Dimensions: sheet: 29.6 x 21 cm (11 5/8 x 8 1/4 in.)

Copyright: National Gallery of Art: CC0 1.0

Curator: We're looking at Robert Frank’s photographic work, “Die Arbeiter (Workers) 1-8,” made between 1942 and 1946, printed as a gelatin-silver print. Editor: It's immediately striking. Stark, almost oppressive in its grey tones. The grid-like presentation feels regimented, mirroring, perhaps, the laborers' lives depicted. Curator: Indeed. The visual echoes create a potent sense of unity, suggesting the connected experiences of workers. What cultural memory does this provoke for you? Editor: The image evokes a feeling of industrial fatigue, the weariness ingrained in physical labor, echoing photographs from the Depression era, yet distinct. Look at how the artist focuses on the materiality of the road construction--the texture of tar and rough asphalt. Curator: That raw physicality extends beyond the materials.

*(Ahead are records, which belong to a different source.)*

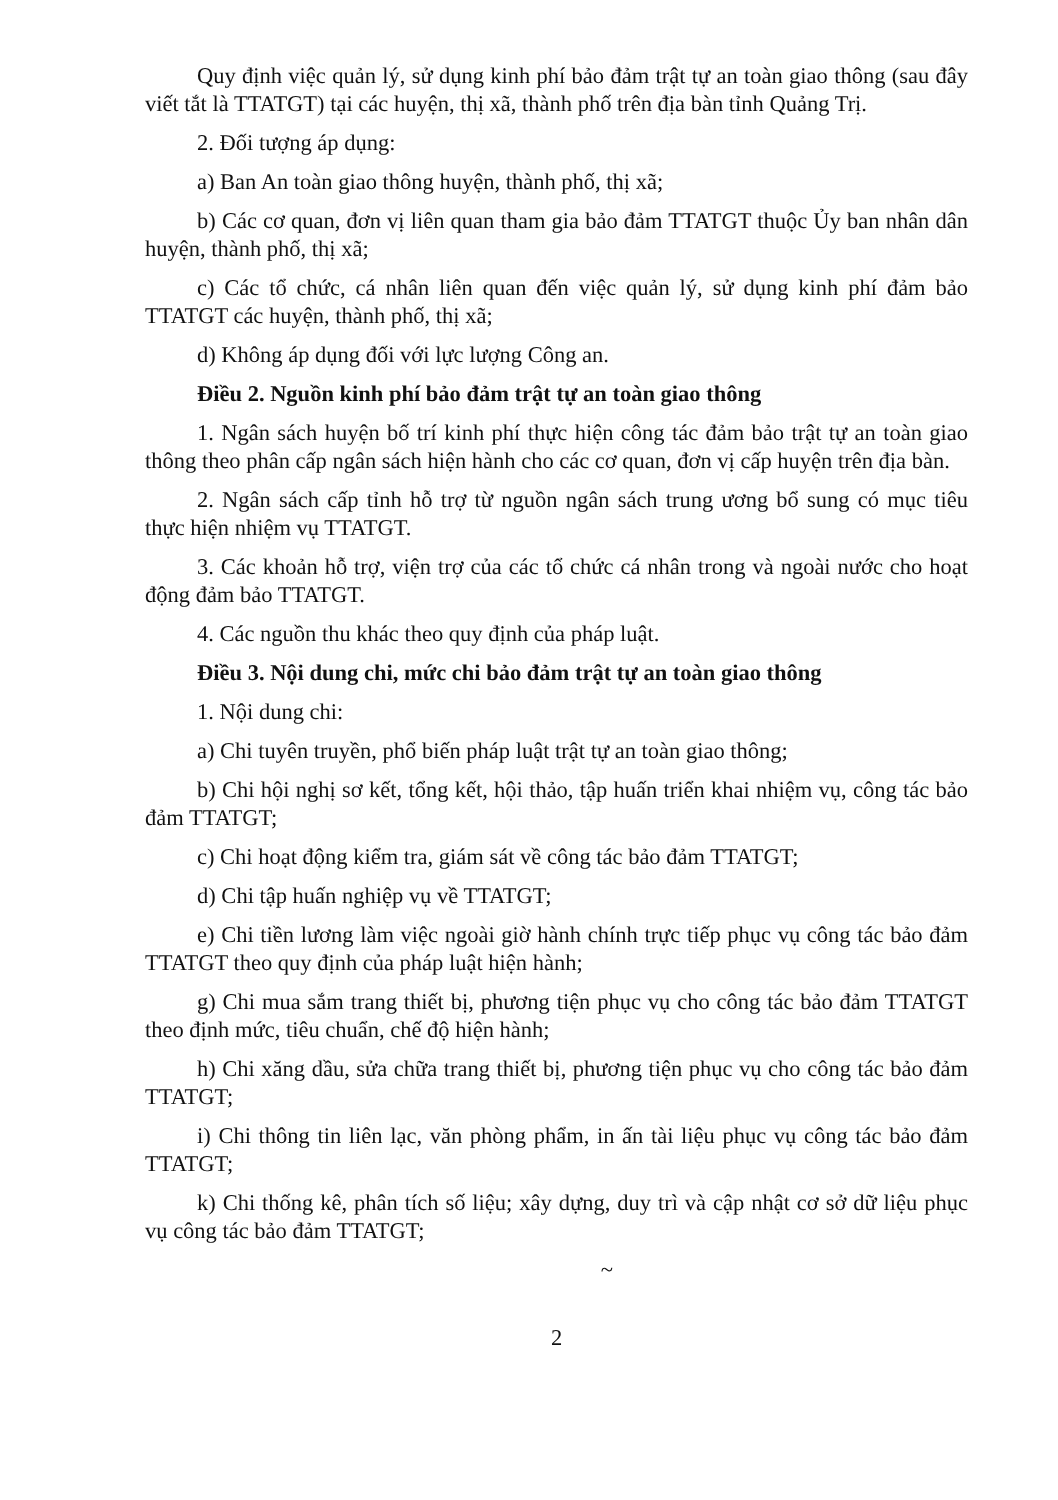Quy định việc quản lý, sử dụng kinh phí bảo đảm trật tự an toàn giao thông (sau đây viết tắt là TTATGT) tại các huyện, thị xã, thành phố trên địa bàn tỉnh Quảng Trị.
2. Đối tượng áp dụng:
a) Ban An toàn giao thông huyện, thành phố, thị xã;
b) Các cơ quan, đơn vị liên quan tham gia bảo đảm TTATGT thuộc Ủy ban nhân dân huyện, thành phố, thị xã;
c) Các tổ chức, cá nhân liên quan đến việc quản lý, sử dụng kinh phí đảm bảo TTATGT các huyện, thành phố, thị xã;
d) Không áp dụng đối với lực lượng Công an.
Điều 2. Nguồn kinh phí bảo đảm trật tự an toàn giao thông
1. Ngân sách huyện bố trí kinh phí thực hiện công tác đảm bảo trật tự an toàn giao thông theo phân cấp ngân sách hiện hành cho các cơ quan, đơn vị cấp huyện trên địa bàn.
2. Ngân sách cấp tỉnh hỗ trợ từ nguồn ngân sách trung ương bổ sung có mục tiêu thực hiện nhiệm vụ TTATGT.
3. Các khoản hỗ trợ, viện trợ của các tổ chức cá nhân trong và ngoài nước cho hoạt động đảm bảo TTATGT.
4. Các nguồn thu khác theo quy định của pháp luật.
Điều 3. Nội dung chi, mức chi bảo đảm trật tự an toàn giao thông
1. Nội dung chi:
a) Chi tuyên truyền, phổ biến pháp luật trật tự an toàn giao thông;
b) Chi hội nghị sơ kết, tổng kết, hội thảo, tập huấn triển khai nhiệm vụ, công tác bảo đảm TTATGT;
c) Chi hoạt động kiểm tra, giám sát về công tác bảo đảm TTATGT;
d) Chi tập huấn nghiệp vụ về TTATGT;
e) Chi tiền lương làm việc ngoài giờ hành chính trực tiếp phục vụ công tác bảo đảm TTATGT theo quy định của pháp luật hiện hành;
g) Chi mua sắm trang thiết bị, phương tiện phục vụ cho công tác bảo đảm TTATGT theo định mức, tiêu chuẩn, chế độ hiện hành;
h) Chi xăng dầu, sửa chữa trang thiết bị, phương tiện phục vụ cho công tác bảo đảm TTATGT;
i) Chi thông tin liên lạc, văn phòng phẩm, in ấn tài liệu phục vụ công tác bảo đảm TTATGT;
k) Chi thống kê, phân tích số liệu; xây dựng, duy trì và cập nhật cơ sở dữ liệu phục vụ công tác bảo đảm TTATGT;
~
2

It's visible in the stooped postures, the tools in their hands, evoking the dignity, and also, the exploitation tied to working-class identity, particularly in the postwar period. The fumes in frame 8 are particularly poignant as a sign of progress. Editor: The progression through the frames, too, from initial labour to the smoking culmination is clearly presented, each telling of how men were shaping, marking, almost signing their names on this environment. Do the numerical sequencing also reflect this idea of their contributions? Curator: Precisely. Numbers not just count labor, but individual experiences too; their sweat mingled with tar became lasting infrastructure that bound the country together and the idea of their signatures and labor will be echoed over the next era through highways and infrastructure Editor: Seeing these workers like this—anonymous yet unified, highlights their collective strength but also the facelessness industrial work often imposed. Curator: Exactly. This piece compels us to re-evaluate what symbols we associate with "progress," who has been left out, and the meaning behind seemingly simple, black-and-white documentary. Editor: Agreed. Robert Frank makes us see and re-think with one glimpse.